Bobby (talented Gaelan Beatty) just wants to be a hoofer in Zangler’s Follies on Broadway but his rich mother (Wendy Bollard) wants him to be a banker. When Bobby is sent to Deadrock in the Nevada desert to foreclose on a bankrupt theatre, Mom, kvetchy fiancée Irene (Britt MacLeod), impresario Bela Zangler himself (Jonathan Holmes) and the entire bevy of Zangler’s singing/dancing beauties somehow follows.
Deadrock’s spunky Polly (Kate Blackburn) is trying to keep the town’s theatre alive. When she and Bobby quickly fall in love, he vows to help her by—what else—putting on a show, using the local cowpokes and Zangler’s leggy dancers. But when Polly discovers that he’s from the bank, Bobby has to disguise himself as Zangler. Many complications ensue as sleepy Deadrock rocks awake, boys get girls and vice versa.
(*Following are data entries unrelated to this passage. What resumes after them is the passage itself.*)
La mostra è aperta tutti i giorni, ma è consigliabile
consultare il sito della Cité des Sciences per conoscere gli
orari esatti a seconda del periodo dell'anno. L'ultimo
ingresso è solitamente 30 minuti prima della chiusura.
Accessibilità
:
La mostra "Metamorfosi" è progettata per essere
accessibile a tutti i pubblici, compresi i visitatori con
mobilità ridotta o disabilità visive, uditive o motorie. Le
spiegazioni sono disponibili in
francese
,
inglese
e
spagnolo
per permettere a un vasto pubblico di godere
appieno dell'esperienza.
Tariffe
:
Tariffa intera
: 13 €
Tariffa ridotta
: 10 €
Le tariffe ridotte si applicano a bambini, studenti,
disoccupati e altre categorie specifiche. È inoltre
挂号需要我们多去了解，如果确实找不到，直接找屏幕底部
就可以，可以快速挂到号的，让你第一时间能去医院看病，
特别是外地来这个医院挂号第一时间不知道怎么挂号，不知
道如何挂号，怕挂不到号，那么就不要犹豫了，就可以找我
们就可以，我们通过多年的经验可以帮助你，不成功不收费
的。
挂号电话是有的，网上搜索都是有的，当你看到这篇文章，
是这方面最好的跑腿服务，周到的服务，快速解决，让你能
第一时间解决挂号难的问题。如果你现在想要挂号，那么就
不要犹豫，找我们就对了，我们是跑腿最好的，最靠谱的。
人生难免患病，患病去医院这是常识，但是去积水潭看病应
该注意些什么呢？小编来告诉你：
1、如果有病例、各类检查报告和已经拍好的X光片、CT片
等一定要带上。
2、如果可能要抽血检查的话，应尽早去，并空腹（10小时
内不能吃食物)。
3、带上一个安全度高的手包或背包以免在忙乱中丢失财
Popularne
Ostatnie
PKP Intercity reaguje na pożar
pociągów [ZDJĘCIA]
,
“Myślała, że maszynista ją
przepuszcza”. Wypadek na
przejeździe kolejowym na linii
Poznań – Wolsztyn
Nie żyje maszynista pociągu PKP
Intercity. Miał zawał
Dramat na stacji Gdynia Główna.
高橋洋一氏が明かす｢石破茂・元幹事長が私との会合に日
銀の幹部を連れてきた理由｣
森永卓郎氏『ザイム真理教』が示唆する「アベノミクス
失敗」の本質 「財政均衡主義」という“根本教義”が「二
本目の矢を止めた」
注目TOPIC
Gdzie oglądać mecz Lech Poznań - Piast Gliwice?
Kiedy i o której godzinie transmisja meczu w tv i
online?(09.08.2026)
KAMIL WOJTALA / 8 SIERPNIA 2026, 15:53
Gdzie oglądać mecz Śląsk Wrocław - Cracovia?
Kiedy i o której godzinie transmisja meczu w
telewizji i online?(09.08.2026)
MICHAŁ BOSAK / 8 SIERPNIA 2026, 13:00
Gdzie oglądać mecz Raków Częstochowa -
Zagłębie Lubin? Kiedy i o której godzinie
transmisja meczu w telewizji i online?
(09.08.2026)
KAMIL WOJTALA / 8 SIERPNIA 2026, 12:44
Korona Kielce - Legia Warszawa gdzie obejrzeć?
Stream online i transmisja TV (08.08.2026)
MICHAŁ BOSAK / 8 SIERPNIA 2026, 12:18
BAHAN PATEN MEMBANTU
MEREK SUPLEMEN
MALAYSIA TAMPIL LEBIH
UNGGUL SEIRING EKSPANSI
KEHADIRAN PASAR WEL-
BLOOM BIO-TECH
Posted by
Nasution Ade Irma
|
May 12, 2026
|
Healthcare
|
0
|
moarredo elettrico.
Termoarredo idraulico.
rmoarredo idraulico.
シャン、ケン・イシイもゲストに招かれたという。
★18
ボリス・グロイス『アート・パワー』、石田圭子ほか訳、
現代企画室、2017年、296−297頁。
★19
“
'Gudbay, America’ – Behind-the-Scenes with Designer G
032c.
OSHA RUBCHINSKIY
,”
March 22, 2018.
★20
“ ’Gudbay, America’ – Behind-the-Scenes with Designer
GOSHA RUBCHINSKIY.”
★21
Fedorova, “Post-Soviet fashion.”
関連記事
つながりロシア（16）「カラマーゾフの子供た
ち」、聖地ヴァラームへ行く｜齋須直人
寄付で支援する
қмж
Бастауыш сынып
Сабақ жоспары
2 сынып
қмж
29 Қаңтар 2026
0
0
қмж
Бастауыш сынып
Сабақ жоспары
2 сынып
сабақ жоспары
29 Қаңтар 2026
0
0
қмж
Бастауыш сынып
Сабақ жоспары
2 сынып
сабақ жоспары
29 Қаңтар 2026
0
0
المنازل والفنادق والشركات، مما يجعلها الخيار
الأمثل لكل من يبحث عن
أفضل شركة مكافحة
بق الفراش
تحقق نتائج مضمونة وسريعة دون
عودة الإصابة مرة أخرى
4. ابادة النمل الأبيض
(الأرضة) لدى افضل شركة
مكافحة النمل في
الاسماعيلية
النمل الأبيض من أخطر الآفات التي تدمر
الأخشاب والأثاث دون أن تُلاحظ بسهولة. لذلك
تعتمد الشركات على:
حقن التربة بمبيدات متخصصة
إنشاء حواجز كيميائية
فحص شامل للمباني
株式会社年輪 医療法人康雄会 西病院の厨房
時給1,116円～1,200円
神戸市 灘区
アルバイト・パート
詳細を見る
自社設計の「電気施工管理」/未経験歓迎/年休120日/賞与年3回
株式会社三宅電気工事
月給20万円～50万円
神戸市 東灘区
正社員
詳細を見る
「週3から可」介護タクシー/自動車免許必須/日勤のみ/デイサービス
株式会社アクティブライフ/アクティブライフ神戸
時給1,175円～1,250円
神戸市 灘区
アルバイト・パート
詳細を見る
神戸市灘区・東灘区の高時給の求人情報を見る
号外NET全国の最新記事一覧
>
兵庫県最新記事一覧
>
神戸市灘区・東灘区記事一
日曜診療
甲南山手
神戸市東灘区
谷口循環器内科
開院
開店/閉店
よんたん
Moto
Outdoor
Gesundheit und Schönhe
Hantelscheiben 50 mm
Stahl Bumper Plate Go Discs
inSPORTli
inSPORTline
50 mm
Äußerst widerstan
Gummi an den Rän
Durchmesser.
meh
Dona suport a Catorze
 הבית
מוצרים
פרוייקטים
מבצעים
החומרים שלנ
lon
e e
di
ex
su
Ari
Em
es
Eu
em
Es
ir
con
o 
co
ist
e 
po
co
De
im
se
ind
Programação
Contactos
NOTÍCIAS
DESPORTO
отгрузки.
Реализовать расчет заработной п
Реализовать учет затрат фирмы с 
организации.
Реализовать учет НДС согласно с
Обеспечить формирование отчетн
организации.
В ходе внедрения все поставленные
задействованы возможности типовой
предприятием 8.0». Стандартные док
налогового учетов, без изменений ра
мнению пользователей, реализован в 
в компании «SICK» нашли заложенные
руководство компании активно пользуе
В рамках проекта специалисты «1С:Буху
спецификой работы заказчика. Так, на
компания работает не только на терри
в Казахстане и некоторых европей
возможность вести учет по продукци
Beatty is sensational as Bobby. Quick and slick, funny and relaxed, he has great presence, a nice singing voice and tap dances like a dream. Whether in solos or dancing with Polly or the chorus, Beatty owns this show. Blackburn is no slouch either. Showing off a lovely voice, she sings the Gershwins’ best songs and her Polly is tough and graceful. She has a way with a comic line, too. Listen to her describe her feelings for the man she thinks is Zangler: “Whenever I’m with him I feel something strange—down in my basement.”
Rubber-limbed Jonathan Holmes is a comic treat. In one of the highlights of the show Holmes’ Zangler and Beatty’s Zangler-in-disguise perform a lengthy mirroring routine straight out of vaudeville, its crisp precision a credit to director Barbara Tomasic.
The Zangler role is pretty small so it’s fun to see Holmes double as a goofy, intrepid, google-eyed Brit who stumbles into Deadrock with his wife (Bollard again) to write a tourist guidebook. They’re the Fodors, and they’re hilarious. This is a typical kind of random gag Ludwig builds into his plot—and then he grabs a tune called “Stiff Upper Lip” from another of the Gershwin shows and the Brits become an excuse for a sensationally good song-and-dance number.
The show really shines in these big, brassy ensembles. The upbeat choral numbers feature spectacular dancing, mostly tap, dynamically shaped by Julie Tomaino’s lively choreography. And this production vividly illustrates the theatrical cliché that there are no small parts. Everyone gets a gag or two and everyone is involved in the big numbers. “I Got Rhythm,” the showstopper that brings the curtain down on Act One, may be the best musical eight minutes you’ll have experienced in a local theatre in this year of excellent musicals.
Gateway’s design team more than rises to the occasion. Marshall McMahen’s handsome set switches back and forth from a Broadway street with a functional limo to a western town with a theatre without any time wasted on scene changes. Everyone looks great in Carmen Alatorre’s costumes, and John Webber lights the stage in luminous pastels. Bradley Danyluk’s sound design and Christopher King’s musical direction ensure that we hear both the music and the lyrics.
If you’re looking for a theatrical treat this holiday season, you’d be crazy not to see this show.